Dataset excerpts:
====

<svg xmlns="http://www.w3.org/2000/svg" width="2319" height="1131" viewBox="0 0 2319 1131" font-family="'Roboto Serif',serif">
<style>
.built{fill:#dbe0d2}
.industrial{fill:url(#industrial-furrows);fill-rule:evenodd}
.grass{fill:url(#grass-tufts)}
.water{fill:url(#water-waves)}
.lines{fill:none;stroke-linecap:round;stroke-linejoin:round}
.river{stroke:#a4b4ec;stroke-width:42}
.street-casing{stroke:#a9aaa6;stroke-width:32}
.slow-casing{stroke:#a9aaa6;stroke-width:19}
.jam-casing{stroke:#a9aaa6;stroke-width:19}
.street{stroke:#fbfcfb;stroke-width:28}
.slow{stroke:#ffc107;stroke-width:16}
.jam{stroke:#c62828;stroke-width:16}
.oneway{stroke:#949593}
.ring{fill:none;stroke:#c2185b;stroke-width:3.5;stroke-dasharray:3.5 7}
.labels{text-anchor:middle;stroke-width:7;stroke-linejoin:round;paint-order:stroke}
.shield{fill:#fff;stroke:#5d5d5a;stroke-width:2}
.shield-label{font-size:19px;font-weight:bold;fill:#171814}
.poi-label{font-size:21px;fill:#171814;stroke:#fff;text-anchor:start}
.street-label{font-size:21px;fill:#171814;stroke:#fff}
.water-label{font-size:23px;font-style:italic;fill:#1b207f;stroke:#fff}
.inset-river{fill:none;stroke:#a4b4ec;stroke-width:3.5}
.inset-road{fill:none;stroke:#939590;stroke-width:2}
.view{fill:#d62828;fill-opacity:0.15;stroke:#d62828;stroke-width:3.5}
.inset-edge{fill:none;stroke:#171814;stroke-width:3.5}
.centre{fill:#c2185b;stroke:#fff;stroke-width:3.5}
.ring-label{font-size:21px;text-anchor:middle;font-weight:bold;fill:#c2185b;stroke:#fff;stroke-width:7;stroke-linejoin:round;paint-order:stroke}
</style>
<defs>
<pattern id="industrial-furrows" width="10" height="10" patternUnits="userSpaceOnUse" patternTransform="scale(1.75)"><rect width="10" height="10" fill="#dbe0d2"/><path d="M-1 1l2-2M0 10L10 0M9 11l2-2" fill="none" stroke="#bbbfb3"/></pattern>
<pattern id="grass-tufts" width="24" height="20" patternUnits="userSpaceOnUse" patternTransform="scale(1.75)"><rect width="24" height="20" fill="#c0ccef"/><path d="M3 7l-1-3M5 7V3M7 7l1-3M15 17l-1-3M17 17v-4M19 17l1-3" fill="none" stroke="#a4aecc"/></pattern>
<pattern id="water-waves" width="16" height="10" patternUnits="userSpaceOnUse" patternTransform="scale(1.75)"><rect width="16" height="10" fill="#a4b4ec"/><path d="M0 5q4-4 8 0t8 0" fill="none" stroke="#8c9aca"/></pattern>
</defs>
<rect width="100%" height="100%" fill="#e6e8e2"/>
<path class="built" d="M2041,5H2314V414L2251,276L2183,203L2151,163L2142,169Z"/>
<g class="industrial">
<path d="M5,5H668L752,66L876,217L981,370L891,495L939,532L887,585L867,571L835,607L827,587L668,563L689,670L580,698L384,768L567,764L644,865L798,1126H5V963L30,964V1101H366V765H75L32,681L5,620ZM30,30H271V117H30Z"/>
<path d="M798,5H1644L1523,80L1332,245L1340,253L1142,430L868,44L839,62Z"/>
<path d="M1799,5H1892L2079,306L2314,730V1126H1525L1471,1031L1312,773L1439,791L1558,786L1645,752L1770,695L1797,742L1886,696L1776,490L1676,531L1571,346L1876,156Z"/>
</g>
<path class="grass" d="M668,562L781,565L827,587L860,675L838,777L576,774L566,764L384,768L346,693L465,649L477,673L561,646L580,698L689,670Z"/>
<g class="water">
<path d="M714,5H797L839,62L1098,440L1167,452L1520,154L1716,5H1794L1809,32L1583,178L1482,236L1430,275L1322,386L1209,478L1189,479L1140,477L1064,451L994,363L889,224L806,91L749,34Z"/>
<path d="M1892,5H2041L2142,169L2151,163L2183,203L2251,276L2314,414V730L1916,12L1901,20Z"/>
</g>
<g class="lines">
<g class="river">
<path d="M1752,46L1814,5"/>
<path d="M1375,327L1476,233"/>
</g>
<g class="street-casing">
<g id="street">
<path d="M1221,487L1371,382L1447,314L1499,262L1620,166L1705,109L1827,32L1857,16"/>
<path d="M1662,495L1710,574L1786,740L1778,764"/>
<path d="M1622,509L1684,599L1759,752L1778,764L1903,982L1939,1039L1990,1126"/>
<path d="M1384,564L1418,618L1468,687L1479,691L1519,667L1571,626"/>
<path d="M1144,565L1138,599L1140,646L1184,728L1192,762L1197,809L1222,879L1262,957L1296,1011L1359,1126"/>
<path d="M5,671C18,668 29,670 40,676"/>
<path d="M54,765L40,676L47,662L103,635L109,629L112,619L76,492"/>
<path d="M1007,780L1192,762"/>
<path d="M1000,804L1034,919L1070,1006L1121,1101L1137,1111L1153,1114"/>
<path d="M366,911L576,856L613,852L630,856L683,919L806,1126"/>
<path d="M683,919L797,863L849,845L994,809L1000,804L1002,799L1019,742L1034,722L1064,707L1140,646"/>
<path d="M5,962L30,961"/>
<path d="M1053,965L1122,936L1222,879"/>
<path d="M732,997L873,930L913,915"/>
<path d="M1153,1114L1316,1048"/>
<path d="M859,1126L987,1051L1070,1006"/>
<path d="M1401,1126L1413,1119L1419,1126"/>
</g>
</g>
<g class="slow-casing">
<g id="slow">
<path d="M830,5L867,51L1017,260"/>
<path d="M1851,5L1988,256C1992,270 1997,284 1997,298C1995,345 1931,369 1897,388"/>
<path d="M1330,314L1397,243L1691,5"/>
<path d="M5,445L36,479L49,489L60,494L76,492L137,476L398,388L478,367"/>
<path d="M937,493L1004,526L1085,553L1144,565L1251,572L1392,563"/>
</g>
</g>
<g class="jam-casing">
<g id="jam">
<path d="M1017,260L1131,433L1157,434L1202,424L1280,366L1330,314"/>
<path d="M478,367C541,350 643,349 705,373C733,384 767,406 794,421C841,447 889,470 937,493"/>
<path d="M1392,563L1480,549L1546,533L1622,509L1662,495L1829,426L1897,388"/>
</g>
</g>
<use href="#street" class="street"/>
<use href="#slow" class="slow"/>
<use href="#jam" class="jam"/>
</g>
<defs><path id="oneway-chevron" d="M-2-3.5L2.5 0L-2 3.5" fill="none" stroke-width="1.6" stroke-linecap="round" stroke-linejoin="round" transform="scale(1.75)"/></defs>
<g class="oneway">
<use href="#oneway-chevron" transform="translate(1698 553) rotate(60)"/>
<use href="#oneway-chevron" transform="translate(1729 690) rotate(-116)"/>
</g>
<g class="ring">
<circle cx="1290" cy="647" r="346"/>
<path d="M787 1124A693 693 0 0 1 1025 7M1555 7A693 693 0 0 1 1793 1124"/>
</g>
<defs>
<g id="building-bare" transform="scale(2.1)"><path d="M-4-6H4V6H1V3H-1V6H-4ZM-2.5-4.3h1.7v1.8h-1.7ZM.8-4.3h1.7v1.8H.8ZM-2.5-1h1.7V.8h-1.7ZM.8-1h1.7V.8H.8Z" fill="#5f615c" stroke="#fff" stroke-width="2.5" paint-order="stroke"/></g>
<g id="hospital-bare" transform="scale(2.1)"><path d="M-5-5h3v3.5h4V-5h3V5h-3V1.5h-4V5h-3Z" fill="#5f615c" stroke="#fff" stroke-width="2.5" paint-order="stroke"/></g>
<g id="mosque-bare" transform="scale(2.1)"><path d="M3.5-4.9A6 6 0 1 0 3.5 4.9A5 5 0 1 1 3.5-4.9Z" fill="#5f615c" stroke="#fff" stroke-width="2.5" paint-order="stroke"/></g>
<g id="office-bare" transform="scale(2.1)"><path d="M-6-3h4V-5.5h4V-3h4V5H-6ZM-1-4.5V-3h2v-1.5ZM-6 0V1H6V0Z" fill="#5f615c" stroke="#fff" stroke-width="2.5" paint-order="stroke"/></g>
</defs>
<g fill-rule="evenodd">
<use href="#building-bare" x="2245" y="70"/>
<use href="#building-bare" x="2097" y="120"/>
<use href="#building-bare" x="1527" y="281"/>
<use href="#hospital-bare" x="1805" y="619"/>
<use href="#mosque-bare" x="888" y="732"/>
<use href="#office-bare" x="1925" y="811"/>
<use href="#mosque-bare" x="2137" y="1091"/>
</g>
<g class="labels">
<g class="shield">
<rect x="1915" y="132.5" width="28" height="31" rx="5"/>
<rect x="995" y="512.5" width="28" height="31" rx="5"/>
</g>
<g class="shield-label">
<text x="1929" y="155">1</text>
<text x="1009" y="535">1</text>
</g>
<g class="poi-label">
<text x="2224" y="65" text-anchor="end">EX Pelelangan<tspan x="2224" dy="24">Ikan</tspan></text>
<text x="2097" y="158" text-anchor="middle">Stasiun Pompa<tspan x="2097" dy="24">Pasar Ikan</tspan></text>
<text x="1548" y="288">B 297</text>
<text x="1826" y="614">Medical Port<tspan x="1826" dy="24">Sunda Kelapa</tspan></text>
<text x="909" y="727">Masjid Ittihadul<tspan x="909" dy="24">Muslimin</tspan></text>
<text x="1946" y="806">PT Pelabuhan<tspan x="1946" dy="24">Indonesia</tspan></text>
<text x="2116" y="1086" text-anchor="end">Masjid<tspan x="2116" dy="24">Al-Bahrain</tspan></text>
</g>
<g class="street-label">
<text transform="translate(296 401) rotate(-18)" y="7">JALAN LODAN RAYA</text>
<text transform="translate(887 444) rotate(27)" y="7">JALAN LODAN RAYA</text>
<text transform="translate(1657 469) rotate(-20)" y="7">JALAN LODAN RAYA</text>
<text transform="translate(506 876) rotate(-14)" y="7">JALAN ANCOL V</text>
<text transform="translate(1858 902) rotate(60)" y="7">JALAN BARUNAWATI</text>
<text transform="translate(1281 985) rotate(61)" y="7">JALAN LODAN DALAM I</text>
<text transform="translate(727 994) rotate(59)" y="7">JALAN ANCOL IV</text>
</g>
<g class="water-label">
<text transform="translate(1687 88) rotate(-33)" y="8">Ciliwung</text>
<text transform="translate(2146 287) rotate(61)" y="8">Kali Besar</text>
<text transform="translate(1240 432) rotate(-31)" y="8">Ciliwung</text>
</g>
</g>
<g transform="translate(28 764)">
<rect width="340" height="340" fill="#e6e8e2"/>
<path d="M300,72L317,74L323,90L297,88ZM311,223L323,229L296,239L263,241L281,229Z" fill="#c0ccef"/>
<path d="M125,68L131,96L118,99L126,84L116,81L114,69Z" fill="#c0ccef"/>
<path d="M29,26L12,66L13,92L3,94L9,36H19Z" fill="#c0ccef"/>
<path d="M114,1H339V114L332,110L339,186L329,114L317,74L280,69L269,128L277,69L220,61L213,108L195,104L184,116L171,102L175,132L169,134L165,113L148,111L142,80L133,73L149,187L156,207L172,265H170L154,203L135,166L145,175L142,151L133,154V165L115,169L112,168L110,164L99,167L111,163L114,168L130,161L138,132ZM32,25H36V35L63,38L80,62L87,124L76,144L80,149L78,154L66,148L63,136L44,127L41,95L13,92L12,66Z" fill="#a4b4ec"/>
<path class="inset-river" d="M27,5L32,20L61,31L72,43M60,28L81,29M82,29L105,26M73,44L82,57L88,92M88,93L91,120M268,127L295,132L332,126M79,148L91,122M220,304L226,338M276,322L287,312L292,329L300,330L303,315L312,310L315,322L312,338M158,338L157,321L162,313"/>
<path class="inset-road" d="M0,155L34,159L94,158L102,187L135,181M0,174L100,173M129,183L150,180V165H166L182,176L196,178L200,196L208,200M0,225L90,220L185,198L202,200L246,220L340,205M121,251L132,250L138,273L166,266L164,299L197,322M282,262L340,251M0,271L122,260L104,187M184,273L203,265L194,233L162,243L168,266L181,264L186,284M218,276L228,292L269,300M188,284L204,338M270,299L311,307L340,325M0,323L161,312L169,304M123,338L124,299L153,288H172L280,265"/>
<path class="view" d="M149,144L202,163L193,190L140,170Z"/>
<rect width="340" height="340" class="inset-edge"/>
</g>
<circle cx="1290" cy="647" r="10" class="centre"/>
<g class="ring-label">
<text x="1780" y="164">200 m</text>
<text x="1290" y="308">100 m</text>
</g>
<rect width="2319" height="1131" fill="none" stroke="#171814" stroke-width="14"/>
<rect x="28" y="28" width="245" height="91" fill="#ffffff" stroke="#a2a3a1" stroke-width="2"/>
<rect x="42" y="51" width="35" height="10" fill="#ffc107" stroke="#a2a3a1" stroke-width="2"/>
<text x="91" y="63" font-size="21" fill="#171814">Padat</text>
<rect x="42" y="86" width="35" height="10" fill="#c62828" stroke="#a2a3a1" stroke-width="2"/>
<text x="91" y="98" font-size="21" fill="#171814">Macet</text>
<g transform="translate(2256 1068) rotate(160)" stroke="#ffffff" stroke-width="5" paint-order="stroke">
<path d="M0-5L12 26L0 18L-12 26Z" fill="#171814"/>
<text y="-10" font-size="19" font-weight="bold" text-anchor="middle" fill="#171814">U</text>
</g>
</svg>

====

Exercise aim:
Look through the material above for "oneway" and copy the lines that have it.

Output for this task:
.oneway{stroke:#949593}
<defs><path id="oneway-chevron" d="M-2-3.5L2.5 0L-2 3.5" fill="none" stroke-width="1.6" stroke-linecap="round" stroke-linejoin="round" transform="scale(1.75)"/></defs>
<g class="oneway">
<use href="#oneway-chevron" transform="translate(1698 553) rotate(60)"/>
<use href="#oneway-chevron" transform="translate(1729 690) rotate(-116)"/>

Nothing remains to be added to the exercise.